Durante la campaña para la primaria presidencial, todos los candidatos resaltaron el enorme desafío laboral que enfrentamos. Porque ya recuperamos el producto perdido tras la pandemia, pero con cerca de 900 mil ocupados menos. El drama es actual, y también a largo plazo, pues los empleos que faltan se explican por una caída en la fuerza de trabajo, que reduce la capacidad para crecer sostenidamente. La cuestión es sobre la conexión entre empleo y tecnologías nuevas.
El miedo a las máquinas no es inédito: a comienzos del siglo XIX los ludistas quemaban empresas textiles, tras la Gran Depresión Keynes acuñó el término desempleo tecnológico, y durante los años 60 Kennedy señaló que su principal inquietud era la pérdida de trabajos por la automatización. Sin embargo, la realidad agregada ha sido otra. Por ejemplo, en 2019 las tres economías más avanzadas —Alemania, Estados Unidos y Japón— tenían las tasas de desocupación más bajas del mundo. Y es que trabajo y tecnología se han complementado hasta ahora, en lugar de sustituirse. Pero esta vez podría ser distinto, ya que la velocidad del cambio tecnológico en curso impide una adecuada transición, y el mercado laboral que deje la pandemia podría ser uno con desempleo y desigualdad persistentemente altos.
En este contexto, la discusión de política pública ha incluido crear una renta mínima garantizada, incluso universal; y transformar nuestro sistema de capacitación, considerado fallido hace más de una década. El asunto es que, dado nuestro creciente deterioro fiscal, el margen para equivocarse es estrecho. Hoy, más que nunca, se requieren un buen diagnóstico y una implementación eficaz.

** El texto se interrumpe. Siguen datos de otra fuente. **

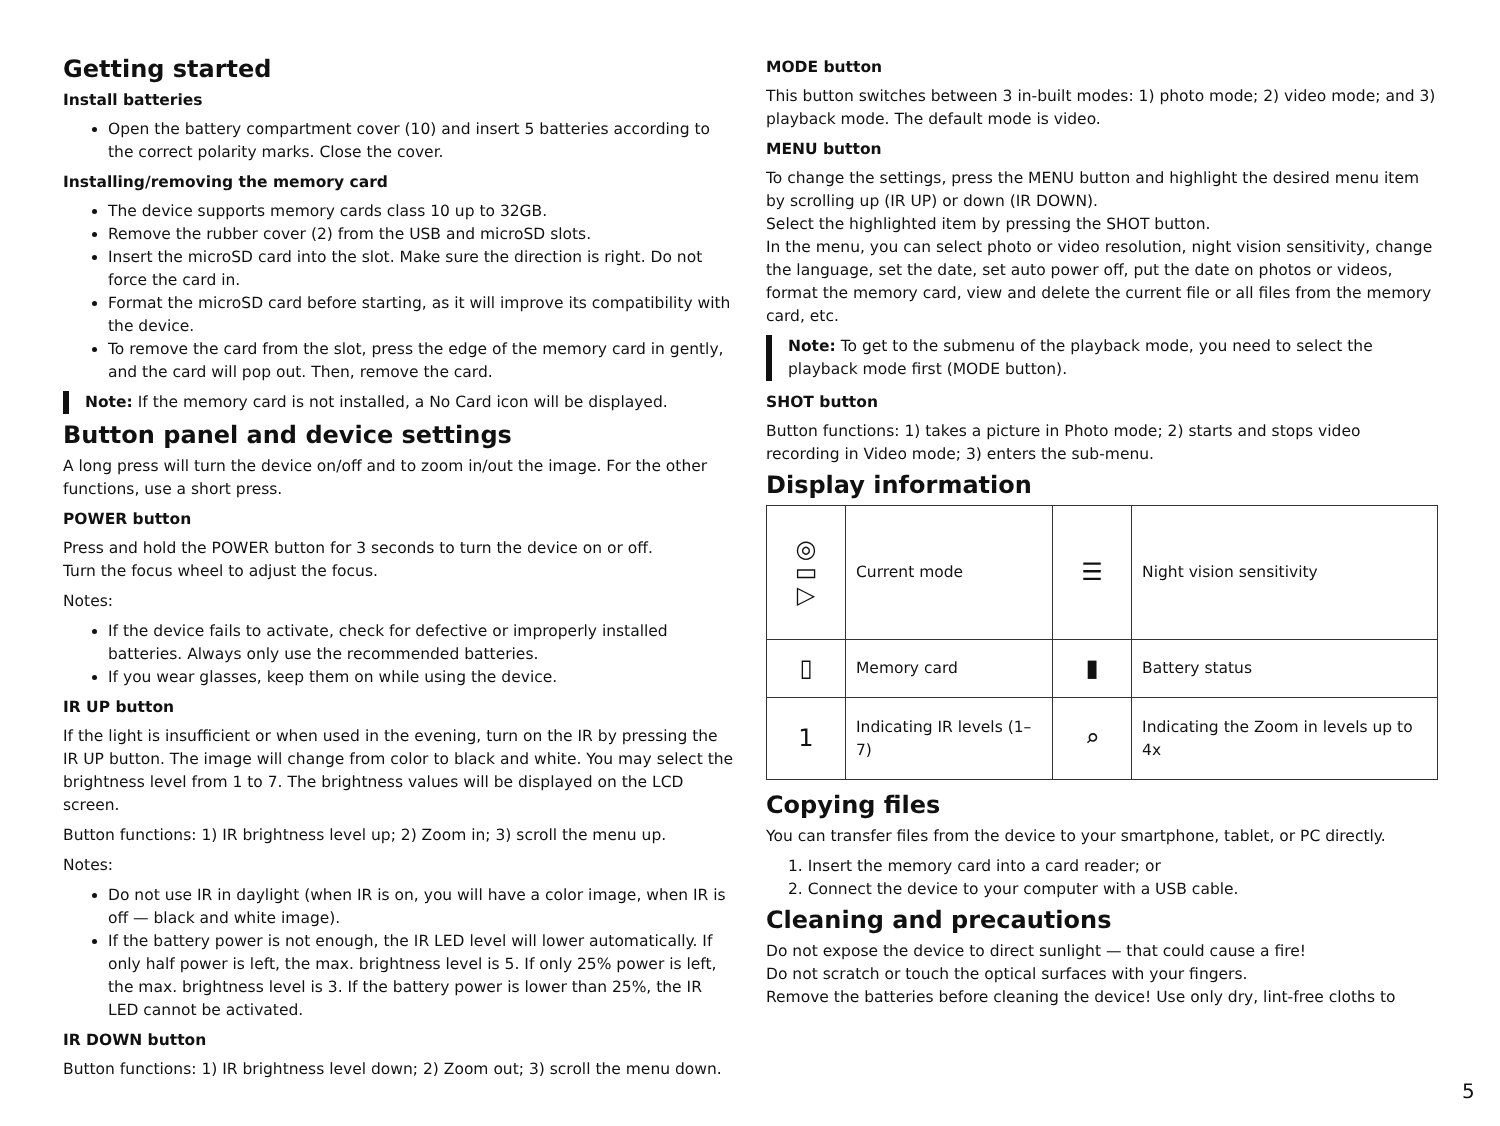Getting started
Install batteries
Open the battery compartment cover (10) and insert 5 batteries according to the correct polarity marks. Close the cover.
Installing/removing the memory card
The device supports memory cards class 10 up to 32GB.
Remove the rubber cover (2) from the USB and microSD slots.
Insert the microSD card into the slot. Make sure the direction is right. Do not force the card in.
Format the microSD card before starting, as it will improve its compatibility with the device.
To remove the card from the slot, press the edge of the memory card in gently, and the card will pop out. Then, remove the card.
Note: If the memory card is not installed, a No Card icon will be displayed.
Button panel and device settings
A long press will turn the device on/off and to zoom in/out the image. For the other functions, use a short press.
POWER button
Press and hold the POWER button for 3 seconds to turn the device on or off.
Turn the focus wheel to adjust the focus.
Notes:
If the device fails to activate, check for defective or improperly installed batteries. Always only use the recommended batteries.
If you wear glasses, keep them on while using the device.
IR UP button
If the light is insufficient or when used in the evening, turn on the IR by pressing the IR UP button. The image will change from color to black and white. You may select the brightness level from 1 to 7. The brightness values will be displayed on the LCD screen.
Button functions: 1) IR brightness level up; 2) Zoom in; 3) scroll the menu up.
Notes:
Do not use IR in daylight (when IR is on, you will have a color image, when IR is off — black and white image).
If the battery power is not enough, the IR LED level will lower automatically. If only half power is left, the max. brightness level is 5. If only 25% power is left, the max. brightness level is 3. If the battery power is lower than 25%, the IR LED cannot be activated.
IR DOWN button
Button functions: 1) IR brightness level down; 2) Zoom out; 3) scroll the menu down.
MODE button
This button switches between 3 in-built modes: 1) photo mode; 2) video mode; and 3) playback mode. The default mode is video.
MENU button
To change the settings, press the MENU button and highlight the desired menu item by scrolling up (IR UP) or down (IR DOWN).
Select the highlighted item by pressing the SHOT button.
In the menu, you can select photo or video resolution, night vision sensitivity, change the language, set the date, set auto power off, put the date on photos or videos, format the memory card, view and delete the current file or all files from the memory card, etc.
Note: To get to the submenu of the playback mode, you need to select the playback mode first (MODE button).
SHOT button
Button functions: 1) takes a picture in Photo mode; 2) starts and stops video recording in Video mode; 3) enters the sub-menu.
Display information
| ◎ ▭ ▷ | Current mode | ☰ | Night vision sensitivity |
| ▯ | Memory card | ▮ | Battery status |
| 1 | Indicating IR levels (1–7) | ⌕ | Indicating the Zoom in levels up to 4x |
Copying files
You can transfer files from the device to your smartphone, tablet, or PC directly.
1. Insert the memory card into a card reader; or
2. Connect the device to your computer with a USB cable.
Cleaning and precautions
Do not expose the device to direct sunlight — that could cause a fire!
Do not scratch or touch the optical surfaces with your fingers.
Remove the batteries before cleaning the device! Use only dry, lint-free cloths to
5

Así las cosas, ¿qué sabemos? Primero, que las crisis económicas afectan al mercado laboral de manera heterogénea, y que sus efectos pueden ser duraderos. De hecho, los que comienzan a trabajar durante una crisis como esta tendrían una trayectoria de ingresos 20% más baja que el resto durante su vida laboral. Y al comparar tipos de trabajadores, los efectos más prolongados se darían entre los con menor educación, reduciéndose más su probabilidad de estar ocupados que sus ingresos en promedio.
Segundo, que lo que ha fallado no es el diagnóstico técnico ni las reformas recomendadas. Es la política la que, en gran medida, ha optado, como en el caso de las pensiones, por mirar hacia el lado en lugar de sacar adelante proyectos de ley que, aunque perfectibles, mejorarían la situación vigente.
En particular, las carencias principales exigen mejorar la capacitación, especialmente para los que hoy desempeñan tareas rutinarias y menos exigentes cognitivamente, a través de un sistema nacional que conecte con las necesidades del mercado y que nos permita ser “aprendices de por vida”; y modernizar el mercado laboral con mayor adaptabilidad, como han propuesto todas las comisiones transversales de expertos convocadas durante la última década. Es posible, por ejemplo, pasar desde una jornada legal de 45 horas semanales a una más flexible y breve, de 180 horas mensuales. Y aprobar el proyecto de sala cuna universal que ingresó al Congreso a mediados de 2018, para establecer por fin la corresponsabilidad parental y hacer accesible el mercado del trabajo a más mujeres.
Adicionalmente, es necesario formalizar al 30% del empleo que se desempeña fuera del sistema productivo organizado, con apoyos estatales condicionados que se gatillen cuando la desocupación supere un umbral determinado; y digitalizar los sistemas públicos de información para implementar ayudas universales, pero eficientes. De hecho, una explicación para el retraso de las primeras transferencias monetarias durante la pandemia fue que el Registro Social de Hogares no estaba actualizado.
Con todo, aun cuando esta crisis dejará heridas permanentes, su legado puede ser un mundo del trabajo mejor si se realizan los cambios que ya estaban en marcha y asumimos los desafíos que estos imponen durante la transición. La pandemia de covid-19 inició este problema. Ahora está en manos de los políticos evitar que, una vez superado lo sanitario, debamos enfrentar una pandemia laboral.